The data: Begin

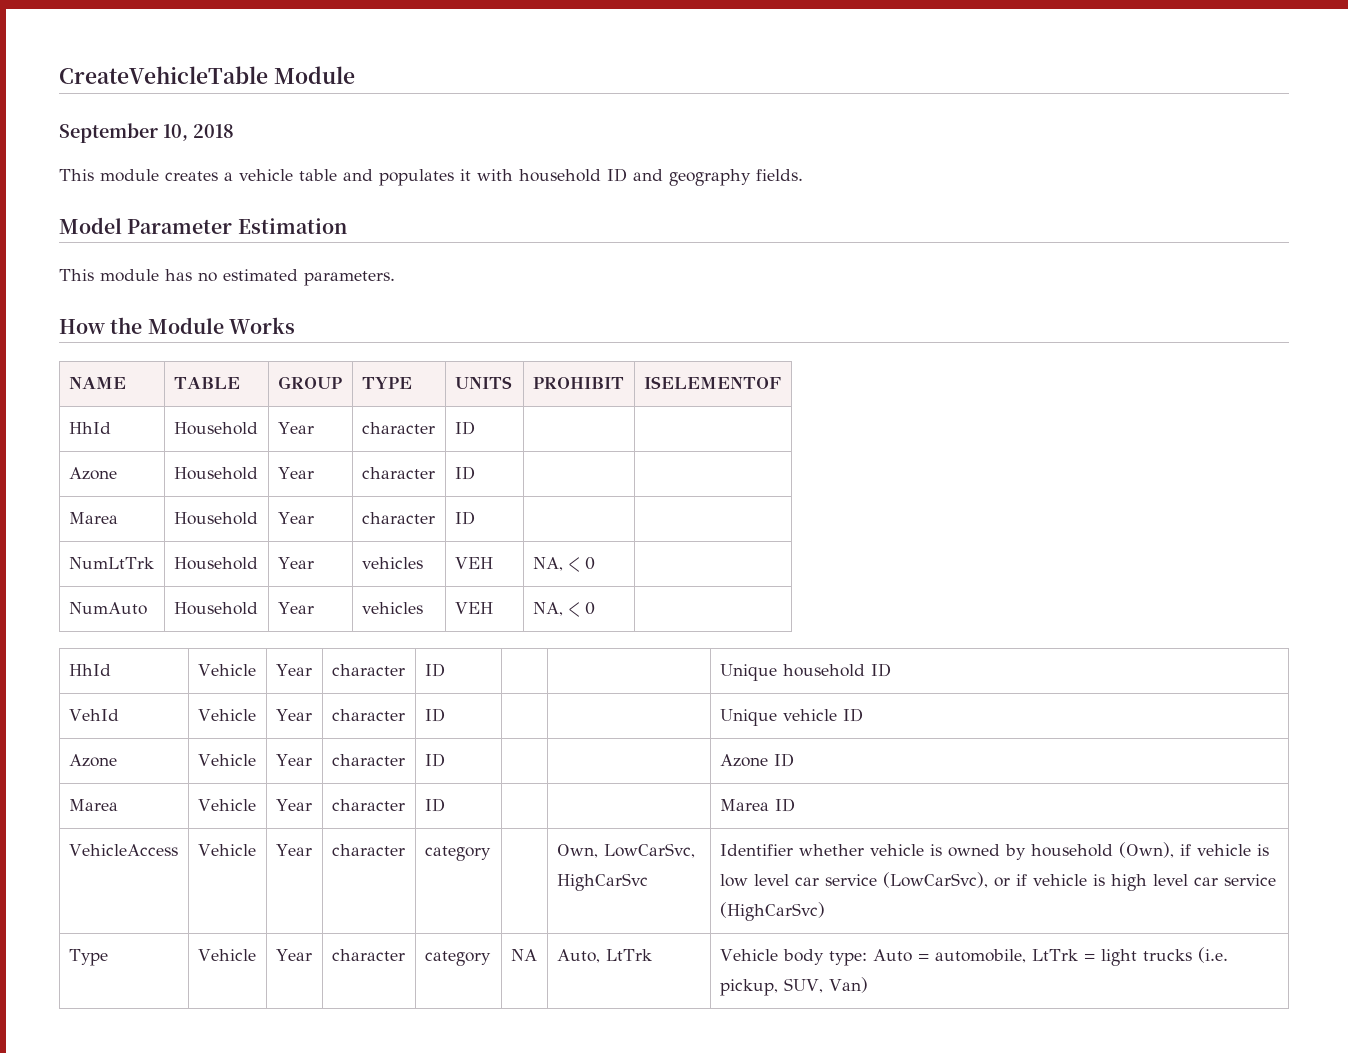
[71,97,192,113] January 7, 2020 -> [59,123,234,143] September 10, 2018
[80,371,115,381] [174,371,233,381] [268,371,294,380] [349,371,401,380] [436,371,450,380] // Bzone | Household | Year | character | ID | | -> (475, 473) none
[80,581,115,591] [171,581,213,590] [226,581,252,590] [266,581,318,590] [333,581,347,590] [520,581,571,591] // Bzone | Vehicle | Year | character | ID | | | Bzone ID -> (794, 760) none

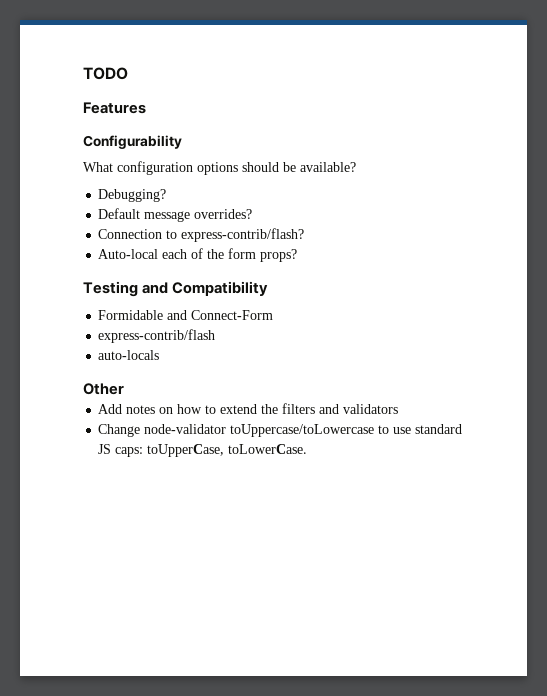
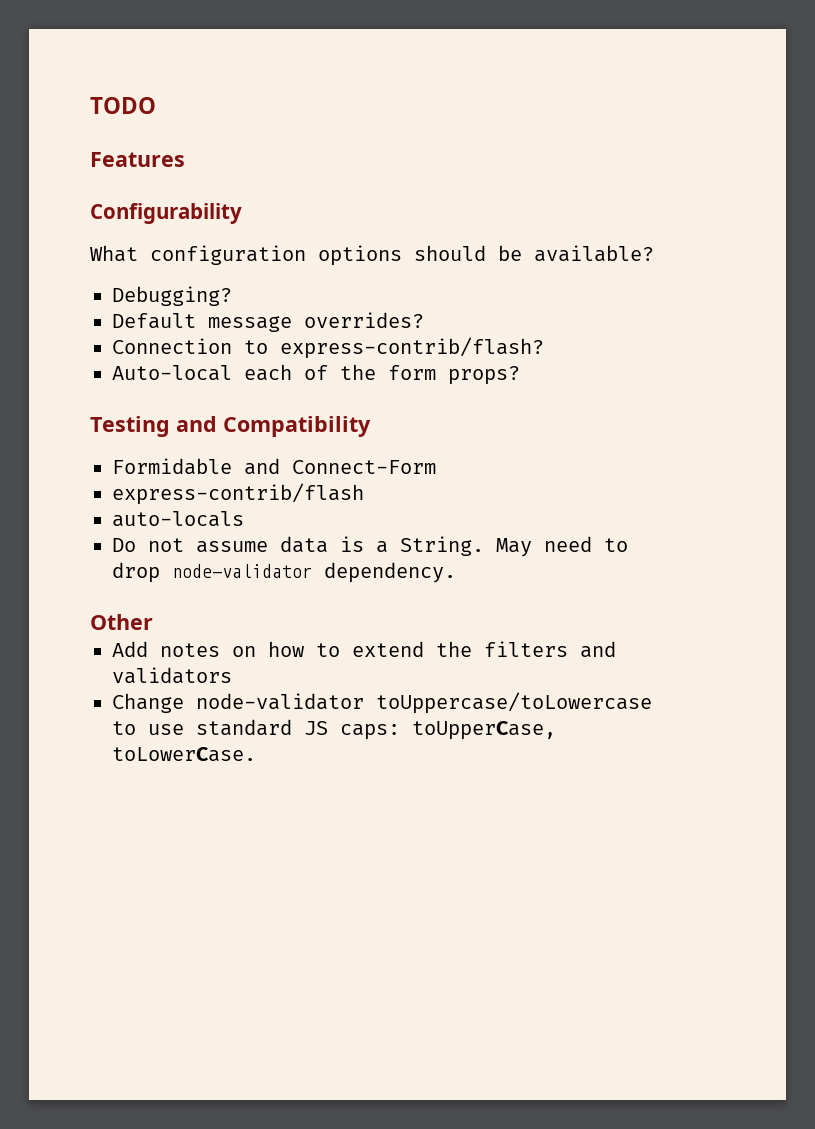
(160, 355) none -> [112,536,628,557] [112,562,456,583] // Do not assume data is a String. May need to drop node-validator dependency.

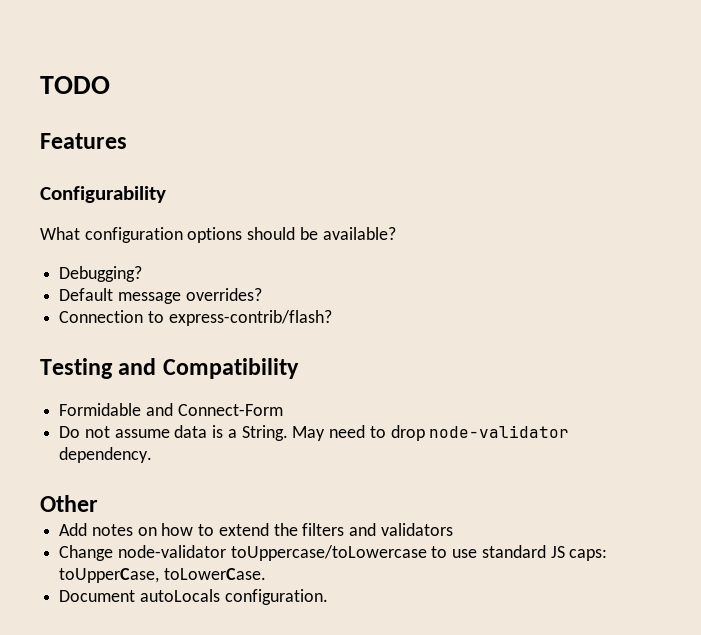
[112,364,520,385] // Auto-local each of the form props? -> (332, 318) none
[112,483,364,505] [112,511,244,527] // express-contrib/flash // auto-locals -> (283, 410) none
(256, 754) none -> [59,589,328,605] // Document autoLocals configuration.

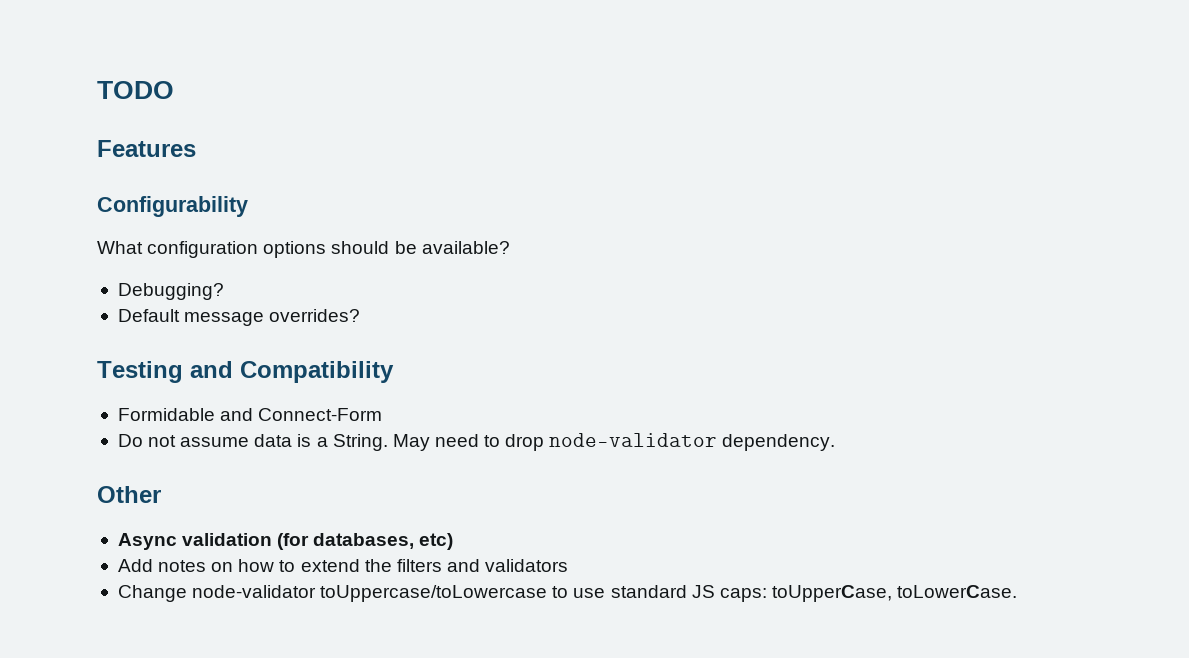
[59,310,332,326] // Connection to express-contrib/flash? -> (361, 315) none
(98, 503) none -> [117,533,454,550] // Async validation (for databases, etc)
[59,589,328,605] // Document autoLocals configuration. -> (1018, 591) none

The data: End

Directive: Within the records above, determine how many lines contain the word "character". Respond with that number and no other text.

Your response: 2